Che quella che sta iniziando sia una tregua breve, del resto, lo suggerisce anche chi osserva come il caldo estremo stia solo prendendo la rincorsa: si è accumulata troppa energia sul Nord Africa perché una singola saccatura basti a smantellare la fornace.

 

Azzorre e Africa, un mix che non rassicura

C’è un dettaglio che vale la pena chiarire, perché fa la differenza. L’Alta Pressione delle Azzorre pura, quella di un tempo, sembra ormai un ricordo. Quando al suolo il campo azzorriano prova a distendersi verso levante, in quota si impone comunque la matrice africana, e allora tutti i benefici di quella figura oceanica decadono. Niente cupola compatta, dunque, ma un’alta pressione che potrebbe restare un po’ sfilacciata. Attenzione però, perché sfilacciata non vuol dire innocua: quel contributo sahariano di cui parliamo, spingerà i termometri su livelli esagerati.

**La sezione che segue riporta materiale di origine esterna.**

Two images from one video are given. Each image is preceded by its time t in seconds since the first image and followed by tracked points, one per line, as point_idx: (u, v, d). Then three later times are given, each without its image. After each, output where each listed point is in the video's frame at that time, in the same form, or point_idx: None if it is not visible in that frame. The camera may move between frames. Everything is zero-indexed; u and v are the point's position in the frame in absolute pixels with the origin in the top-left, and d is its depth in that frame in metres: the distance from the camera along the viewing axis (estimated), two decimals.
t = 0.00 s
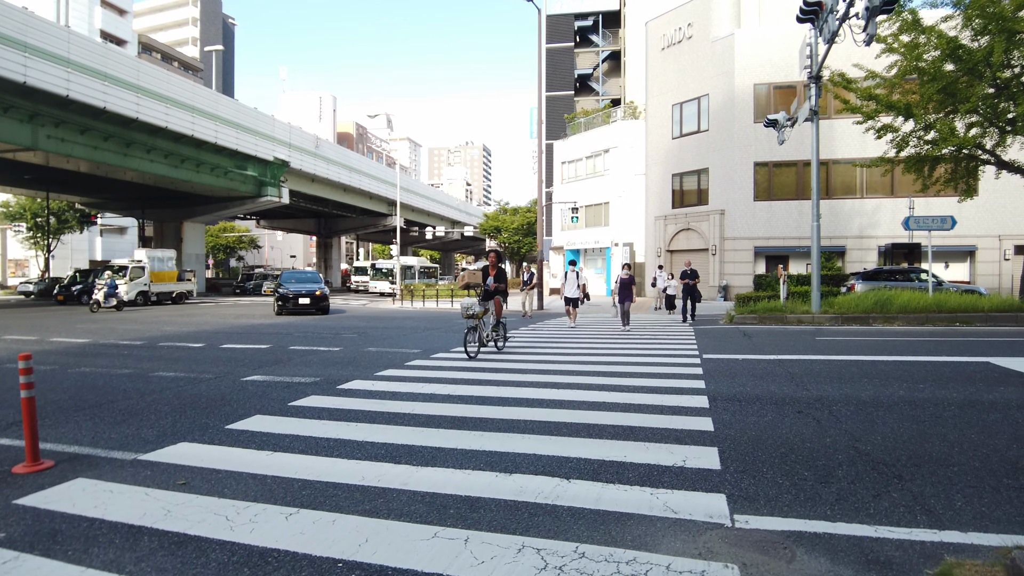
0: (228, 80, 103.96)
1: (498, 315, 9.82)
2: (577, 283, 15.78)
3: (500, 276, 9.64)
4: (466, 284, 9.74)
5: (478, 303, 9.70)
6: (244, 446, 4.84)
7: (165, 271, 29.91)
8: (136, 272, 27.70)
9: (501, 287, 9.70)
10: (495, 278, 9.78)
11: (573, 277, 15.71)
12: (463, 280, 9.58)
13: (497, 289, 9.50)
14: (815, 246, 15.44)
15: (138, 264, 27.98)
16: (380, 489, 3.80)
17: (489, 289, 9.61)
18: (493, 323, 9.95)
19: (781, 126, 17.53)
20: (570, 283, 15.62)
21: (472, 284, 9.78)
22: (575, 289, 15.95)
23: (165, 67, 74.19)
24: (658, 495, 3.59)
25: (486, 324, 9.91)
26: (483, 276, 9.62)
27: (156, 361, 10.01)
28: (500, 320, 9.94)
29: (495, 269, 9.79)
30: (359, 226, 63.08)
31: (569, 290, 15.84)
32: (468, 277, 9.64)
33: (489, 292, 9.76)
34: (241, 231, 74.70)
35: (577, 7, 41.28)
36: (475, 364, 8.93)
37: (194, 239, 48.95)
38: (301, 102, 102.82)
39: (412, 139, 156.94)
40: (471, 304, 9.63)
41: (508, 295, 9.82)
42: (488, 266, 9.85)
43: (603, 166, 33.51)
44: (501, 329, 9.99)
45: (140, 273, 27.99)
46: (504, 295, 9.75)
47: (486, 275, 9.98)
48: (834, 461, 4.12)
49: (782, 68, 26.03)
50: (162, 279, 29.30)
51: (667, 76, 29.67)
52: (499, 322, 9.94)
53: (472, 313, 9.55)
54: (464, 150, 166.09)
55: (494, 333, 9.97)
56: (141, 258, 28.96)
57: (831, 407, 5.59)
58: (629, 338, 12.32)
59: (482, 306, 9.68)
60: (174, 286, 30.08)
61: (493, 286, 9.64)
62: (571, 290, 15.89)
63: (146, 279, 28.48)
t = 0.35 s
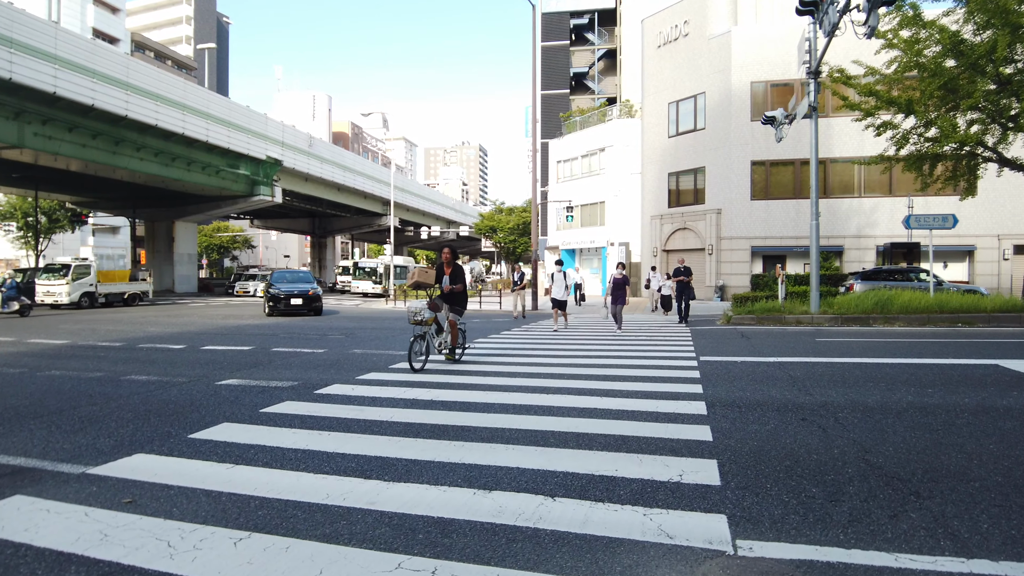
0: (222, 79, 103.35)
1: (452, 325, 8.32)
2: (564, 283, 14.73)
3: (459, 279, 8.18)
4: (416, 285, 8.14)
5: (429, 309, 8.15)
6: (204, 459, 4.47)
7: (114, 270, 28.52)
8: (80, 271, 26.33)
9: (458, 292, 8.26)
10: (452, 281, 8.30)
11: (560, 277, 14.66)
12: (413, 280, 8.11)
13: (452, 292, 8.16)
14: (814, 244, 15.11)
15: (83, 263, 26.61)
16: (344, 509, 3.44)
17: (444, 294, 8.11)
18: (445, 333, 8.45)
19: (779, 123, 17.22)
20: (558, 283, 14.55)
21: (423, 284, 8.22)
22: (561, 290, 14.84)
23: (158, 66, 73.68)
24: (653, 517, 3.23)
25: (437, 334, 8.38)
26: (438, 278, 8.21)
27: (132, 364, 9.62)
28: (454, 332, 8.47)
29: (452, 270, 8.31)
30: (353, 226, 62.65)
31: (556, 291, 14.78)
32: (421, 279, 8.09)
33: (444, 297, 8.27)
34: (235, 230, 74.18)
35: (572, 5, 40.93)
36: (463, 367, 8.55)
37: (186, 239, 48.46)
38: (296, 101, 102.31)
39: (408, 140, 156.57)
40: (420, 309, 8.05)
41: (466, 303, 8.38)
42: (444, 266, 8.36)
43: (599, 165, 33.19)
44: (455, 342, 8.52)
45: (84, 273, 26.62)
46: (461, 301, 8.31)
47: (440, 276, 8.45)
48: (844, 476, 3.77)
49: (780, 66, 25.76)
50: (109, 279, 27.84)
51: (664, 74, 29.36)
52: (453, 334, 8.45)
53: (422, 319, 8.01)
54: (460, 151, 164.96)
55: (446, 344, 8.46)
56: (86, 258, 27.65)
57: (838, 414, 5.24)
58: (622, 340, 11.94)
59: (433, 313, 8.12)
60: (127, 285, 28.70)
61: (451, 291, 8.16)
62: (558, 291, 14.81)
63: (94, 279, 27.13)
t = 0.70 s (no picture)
0: (214, 78, 102.54)
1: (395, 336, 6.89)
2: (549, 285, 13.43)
3: (402, 282, 6.72)
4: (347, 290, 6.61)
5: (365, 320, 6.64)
6: (152, 481, 4.09)
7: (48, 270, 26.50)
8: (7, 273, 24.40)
9: (399, 299, 6.78)
10: (393, 284, 6.84)
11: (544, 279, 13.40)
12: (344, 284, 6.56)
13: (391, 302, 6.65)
14: (810, 245, 14.79)
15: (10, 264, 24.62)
16: (296, 545, 3.05)
17: (384, 302, 6.65)
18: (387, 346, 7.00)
19: (774, 122, 16.95)
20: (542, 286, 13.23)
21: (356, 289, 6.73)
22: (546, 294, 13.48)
23: (149, 64, 72.94)
24: (641, 554, 2.87)
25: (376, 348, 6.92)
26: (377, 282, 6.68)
27: (103, 370, 9.21)
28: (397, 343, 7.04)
29: (393, 271, 6.84)
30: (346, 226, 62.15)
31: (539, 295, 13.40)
32: (355, 284, 6.59)
33: (383, 304, 6.79)
34: (227, 230, 73.50)
35: (566, 3, 40.57)
36: (447, 373, 8.17)
37: (175, 239, 47.89)
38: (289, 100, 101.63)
39: (401, 140, 155.93)
40: (354, 320, 6.56)
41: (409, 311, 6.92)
42: (382, 266, 6.85)
43: (592, 165, 32.88)
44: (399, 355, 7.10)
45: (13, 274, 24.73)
46: (402, 309, 6.85)
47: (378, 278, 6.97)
48: (855, 503, 3.41)
49: (775, 64, 25.49)
50: (41, 280, 26.24)
51: (658, 73, 29.05)
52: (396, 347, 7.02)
53: (356, 334, 6.52)
54: (454, 150, 164.72)
55: (389, 359, 7.02)
56: (15, 258, 25.57)
57: (842, 428, 4.89)
58: (614, 343, 11.59)
59: (371, 324, 6.65)
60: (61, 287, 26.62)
61: (391, 297, 6.69)
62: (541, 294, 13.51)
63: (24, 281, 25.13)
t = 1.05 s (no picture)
0: (203, 76, 101.61)
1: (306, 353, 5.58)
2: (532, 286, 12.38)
3: (321, 287, 5.61)
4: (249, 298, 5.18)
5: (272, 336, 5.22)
6: (87, 503, 3.71)
7: None
8: None
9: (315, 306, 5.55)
10: (306, 289, 5.59)
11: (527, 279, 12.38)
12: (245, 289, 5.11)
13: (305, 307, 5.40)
14: (804, 244, 14.51)
15: None
16: None
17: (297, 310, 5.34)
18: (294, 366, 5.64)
19: (767, 119, 16.70)
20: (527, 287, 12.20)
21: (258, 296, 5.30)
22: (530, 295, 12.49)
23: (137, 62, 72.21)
24: None
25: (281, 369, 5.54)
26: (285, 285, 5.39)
27: (68, 375, 8.79)
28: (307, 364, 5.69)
29: (308, 273, 5.67)
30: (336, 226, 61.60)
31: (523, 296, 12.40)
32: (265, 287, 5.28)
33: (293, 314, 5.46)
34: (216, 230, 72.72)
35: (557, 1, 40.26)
36: (428, 377, 7.80)
37: (162, 239, 47.20)
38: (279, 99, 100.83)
39: (393, 139, 155.26)
40: (259, 336, 5.07)
41: (324, 320, 5.71)
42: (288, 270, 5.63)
43: (583, 164, 32.59)
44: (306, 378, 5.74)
45: None
46: (318, 317, 5.62)
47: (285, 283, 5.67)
48: (862, 527, 3.07)
49: (767, 63, 25.26)
50: None
51: (649, 71, 28.77)
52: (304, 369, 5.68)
53: (259, 354, 5.05)
54: (447, 150, 164.21)
55: (299, 384, 5.65)
56: None
57: (843, 439, 4.55)
58: (603, 345, 11.22)
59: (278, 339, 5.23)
60: None
61: (308, 304, 5.49)
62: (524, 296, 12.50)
63: None
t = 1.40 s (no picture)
0: (196, 76, 100.93)
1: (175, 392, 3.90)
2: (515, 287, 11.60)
3: (191, 291, 3.87)
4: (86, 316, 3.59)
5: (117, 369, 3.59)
6: (15, 532, 3.33)
7: None
8: None
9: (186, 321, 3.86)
10: (175, 298, 3.92)
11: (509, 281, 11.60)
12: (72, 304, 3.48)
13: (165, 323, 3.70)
14: (800, 244, 14.22)
15: None
16: None
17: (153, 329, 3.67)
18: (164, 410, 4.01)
19: (763, 117, 16.41)
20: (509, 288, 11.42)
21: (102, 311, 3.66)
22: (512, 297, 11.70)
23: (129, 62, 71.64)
24: None
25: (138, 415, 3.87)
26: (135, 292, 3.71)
27: (36, 382, 8.37)
28: (188, 405, 4.00)
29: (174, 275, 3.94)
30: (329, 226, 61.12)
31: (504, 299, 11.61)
32: (102, 303, 3.56)
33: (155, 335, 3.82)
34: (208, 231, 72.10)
35: None
36: (410, 383, 7.43)
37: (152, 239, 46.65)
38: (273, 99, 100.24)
39: (388, 139, 154.80)
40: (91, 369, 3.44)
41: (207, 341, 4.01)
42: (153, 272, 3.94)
43: (577, 164, 32.27)
44: (188, 426, 4.05)
45: None
46: (194, 338, 3.93)
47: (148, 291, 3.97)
48: (875, 562, 2.74)
49: (763, 61, 25.01)
50: None
51: (644, 70, 28.47)
52: (182, 411, 4.00)
53: (90, 398, 3.40)
54: (442, 151, 163.78)
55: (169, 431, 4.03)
56: None
57: (846, 454, 4.21)
58: (595, 349, 10.87)
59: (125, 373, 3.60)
60: None
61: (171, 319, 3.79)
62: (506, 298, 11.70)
63: None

Allora, ecco che l’agosto sembra essere orientato al caldo, insomma, con il mare molto caldo per fare da refrigerio e quindi l’afa pronta a diventare la vera spina nel fianco del prossimo mese. E se dall’entroterra, un po’ ovunque, dovesse soffiare un po’ di vento caldo, la faccenda scivolerebbe rapidamente verso il torrido, con il rischio piuttosto concreto di sfiorare i 40°C.

 

Dove colpiranno i nuovi temporali

La distribuzione dei temporali, va detto, non è affatto scontata. Nei prossimi giorni e fino ai primi di agosto si profila il rischio di infiltrazioni di aria umida oceanica, e questo significa contrasti termici marcati, con rovesci localmente anche molto intensi. Ma occhio a non fraintendere: non parliamo di maltempo diffuso, anzi. Il tempo resterà nel complesso ideale per chi è in vacanza, con i fenomeni più probabili aggrappati ad Alpi, Prealpi e dorsale appenninica, dove l’energia in gioco può dare vita a grandinate e colpi di vento. Ma questi temporali, però, abbiamo osservato prediligono poi soprattutto le pianure, e qui scatenano tutta la loro intensità, una furia non mediterranea, ma più simile a quella delle grandi pianure americane. Ed ecco che tornerà il rischio grandinate devastanti.